Portsmouth’s demise is linked directly to overspending by Chelsea and Manchester City
It almost works as a neat image to point out that Premier League clubs wearing red – Manchester United and Liverpool – entered 2010 with serious debts, while those in blue – Chelsea and Manchester City – had their loans paid off by indulgent billionaires. That, though, leaves out the deep blues of Portsmouth, who limp on in a financial state more parlous than any Premier League club since Leeds United’s 2003 implosion.

The Premier League, led by its chief executive, Richard Scudamore, remains wedded to the dogma that its football clubs are not clubs but commercial companies with shares available for purchase by anybody. Scudamore presents this as a virtue, pointing to the huge investment which some buyers, most notably Roman Abramovich at Chelsea and Sheikh Mansour at City, have introduced.

Only a tiny fraction of that money has gone anywhere other than in increased wages for players: Chelsea reportedly breaking the £7.5million-a-year barrier for John Terry, City delivering £8m per annum to Robinho – who has been more sulky than silky during his stopover in rainy Manchester.

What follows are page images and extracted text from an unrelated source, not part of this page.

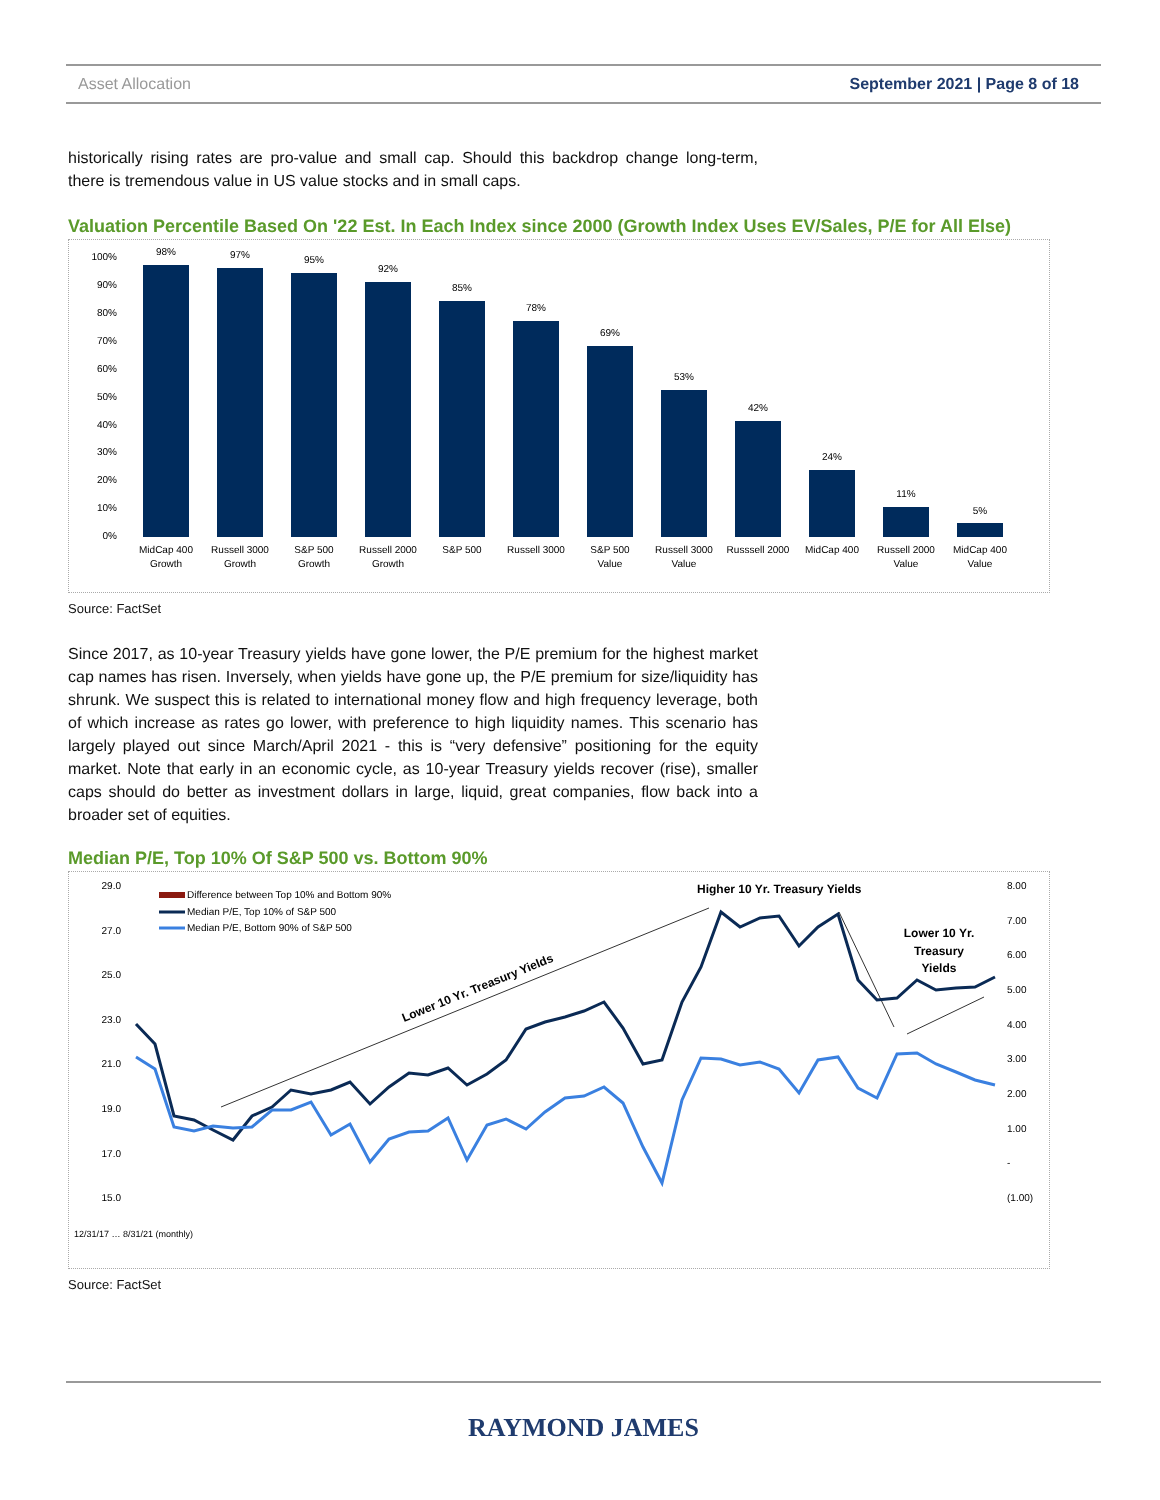Asset Allocation September 2021 | Page 8 of 18
historically rising rates are pro-value and small cap. Should this backdrop change long-term, there is tremendous value in US value stocks and in small caps.
Valuation Percentile Based On '22 Est. In Each Index since 2000 (Growth Index Uses EV/Sales, P/E for All Else)
100%
90%
80%
70%
60%
50%
40%
30%
20%
10%
0%
98%
97%
95%
92%
85%
78%
69%
53%
42%
24%
11%
5%
MidCap 400
Growth
Russell 3000
Growth
S&P 500
Growth
Russell 2000
Growth
S&P 500
Russell 3000
S&P 500
Value
Russell 3000
Value
Russsell 2000
MidCap 400
Russell 2000
Value
MidCap 400
Value
Source: FactSet
Since 2017, as 10-year Treasury yields have gone lower, the P/E premium for the highest market cap names has risen. Inversely, when yields have gone up, the P/E premium for size/liquidity has shrunk. We suspect this is related to international money flow and high frequency leverage, both of which increase as rates go lower, with preference to high liquidity names. This scenario has largely played out since March/April 2021 - this is “very defensive” positioning for the equity market. Note that early in an economic cycle, as 10-year Treasury yields recover (rise), smaller caps should do better as investment dollars in large, liquid, great companies, flow back into a broader set of equities.
Median P/E, Top 10% Of S&P 500 vs. Bottom 90%
29.0
27.0
25.0
23.0
21.0
19.0
17.0
15.0
8.00
7.00
6.00
5.00
4.00
3.00
2.00
1.00
-
(1.00)
Difference between Top 10% and Bottom 90%
Median P/E, Top 10% of S&P 500
Median P/E, Bottom 90% of S&P 500
Higher 10 Yr. Treasury Yields
Lower 10 Yr.
Treasury
Yields
Lower 10 Yr. Treasury Yields
12/31/17 … 8/31/21 (monthly)
Source: FactSet
RAYMOND JAMES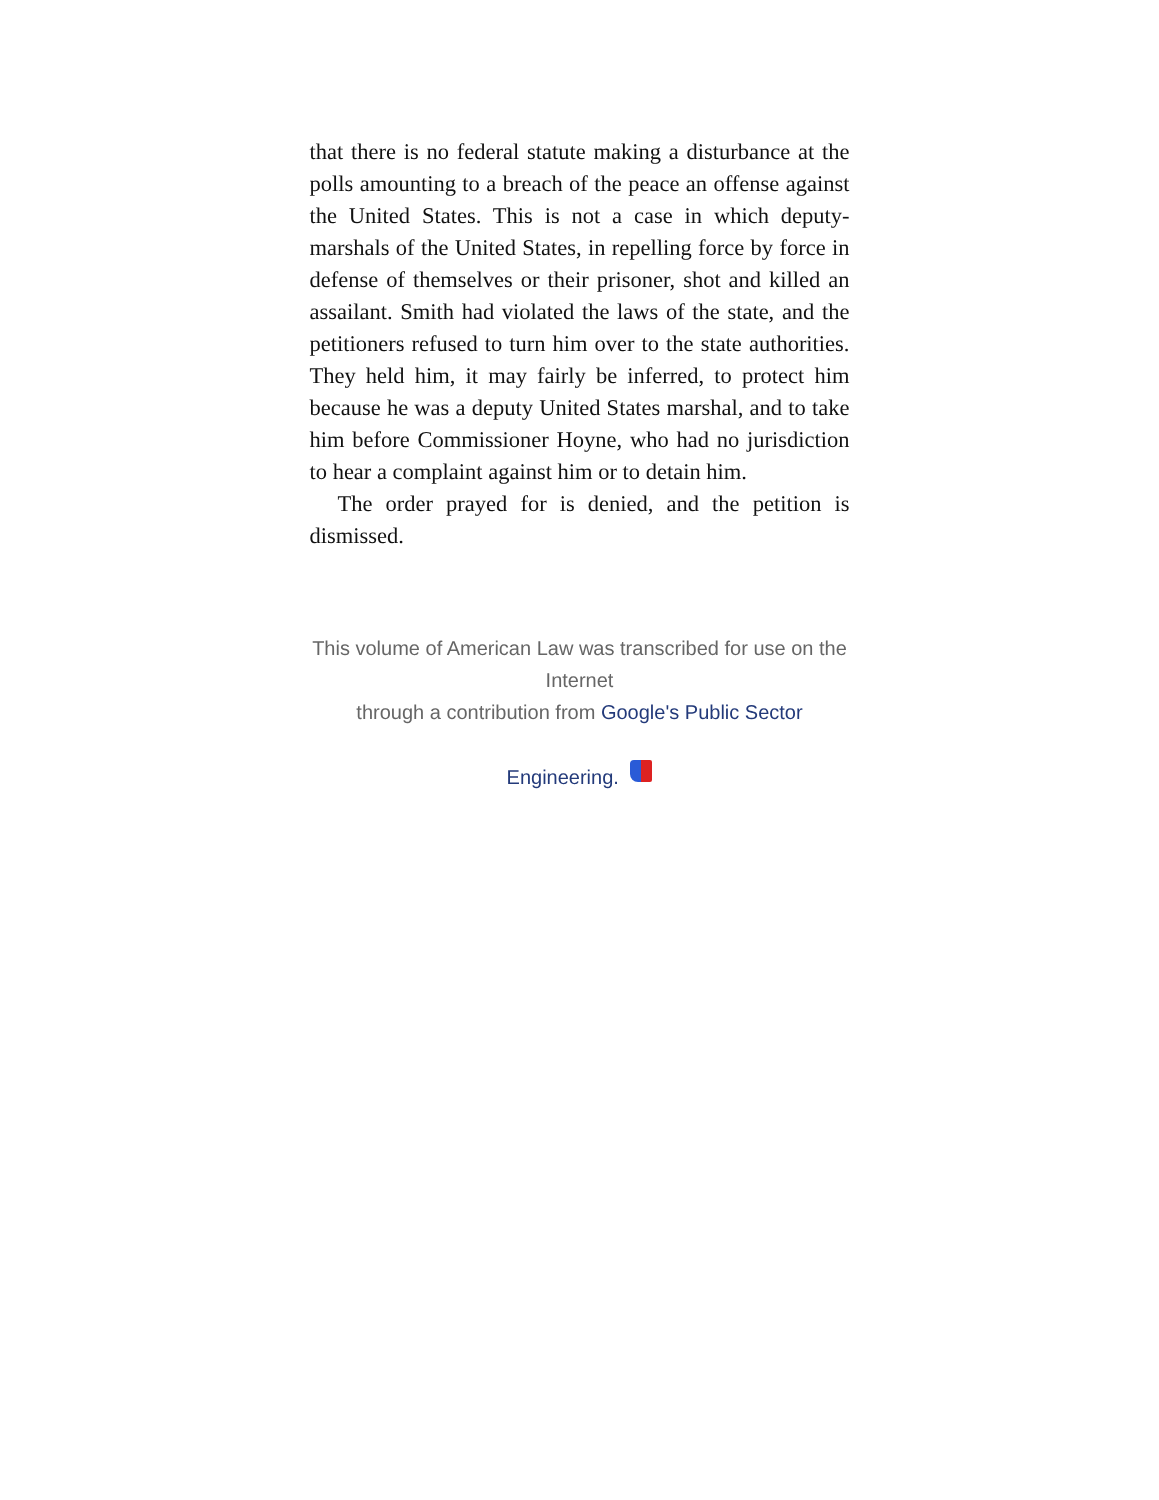that there is no federal statute making a disturbance at the polls amounting to a breach of the peace an offense against the United States. This is not a case in which deputy-marshals of the United States, in repelling force by force in defense of themselves or their prisoner, shot and killed an assailant. Smith had violated the laws of the state, and the petitioners refused to turn him over to the state authorities. They held him, it may fairly be inferred, to protect him because he was a deputy United States marshal, and to take him before Commissioner Hoyne, who had no jurisdiction to hear a complaint against him or to detain him.
The order prayed for is denied, and the petition is dismissed.
This volume of American Law was transcribed for use on the Internet
through a contribution from Google's Public Sector
Engineering.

The free marketeers nevertheless argue that the owners’ investments have trickled down, delivering cash to clubs which have sold players to these two, a long chain which can be traced down the leagues. Yet that overlooks the fact that the excessive spending has inflated all transfer fees, and all wages, for all players, trickling right through the Premier League, Football League and even into semi-professional football. The sport is an intimately connected pyramid in which tiny slivers of superiority between exceptionally talented players are rewarded in millions.

Chelsea and City posted losses of £44m and £92m respectively for 2008-09 due to spending vastly more in players’ transfer fees and wages than they could afford without the financial backing of their owners.

Overspending on that dizzying scale is possible because their owners – both oil magnates, of dizzyingly different backgrounds – are prepared, for their own reasons, to pay for them. Yet there is a direct connection between the good times City fans are now expecting and the cracking up of Pompey. There, Harry Redknapp’s FA Cup win, as recent as May 2008, was attained with players such as Sol Campbell, Glen Johnson, Sylvain Distin, Niko Kranjcar, Pedro Mendes and Lassana Diarra – all now departed.

The club could not afford them without the financial support of owner Alexandre Gaydamak, which he withdrew after Wembley. Now Pompey hover around the knacker’s yard, struggling to pay the players who remain, while staring at insolvency which relegation to the Championship would surely precipitate.

Both Abramovich and Mansour have converted their loans to their clubs into shares – a permanent form of investment which looks far better than providing it as debt. Both clubs have committed not to overspend forever, though Chelsea’s former chief executive, Peter Kenyon, was forced to revise his deadline of this year for Chelsea to break even, partly due to Abramovich’s habit of firing managers and coaching staff with handsome compensation packages.

City have pledged to become “sustainable”, with Graham Wallace, their chief financial and administration officer, saying the 2008-09 loss represents City “in investment mode”. Certainly, the club cannot be expected to sign players with quite the frenzy they did in Mansour’s first year, but Wallace would still not define what they mean by “sustainable”, nor would he put a date on it.

The Premier League’s relaxed, free-market attitude to the random nature of English football’s club car boot sale means that no owner has anything to fear as long as they can maintain the club in whatever financial state they are running it.

But for Chelsea and City there is an emerging threat to the owners’ subsidies – or welcome discipline, depending on your point of view.

Michel Platini has wrestled since he became UEFA’s president with his gut feeling that overspending is unsustainable and bad for football, and he has felt his way into deciding what to do about it. Last August, UEFA came up with “financial fair play”, approved by all its associations and affiliated club bodies, which means that, from 2013-14, clubs competing in UEFA competitions will have to be at break even and not reliant on funding from outside.

The details are being worked out at headache-inducing sessions in functional office rooms all over Europe, but the rule – in some form – is heading for the statute book. It is intended to mean that City and Chelsea will not be able to compete in the Champions League if Mansour and Abramovich are still needed to pay the wages.

Portsmouth, though, are unlikely to be affected. They will surely be a long, long way from European competition when any such rule does come into force.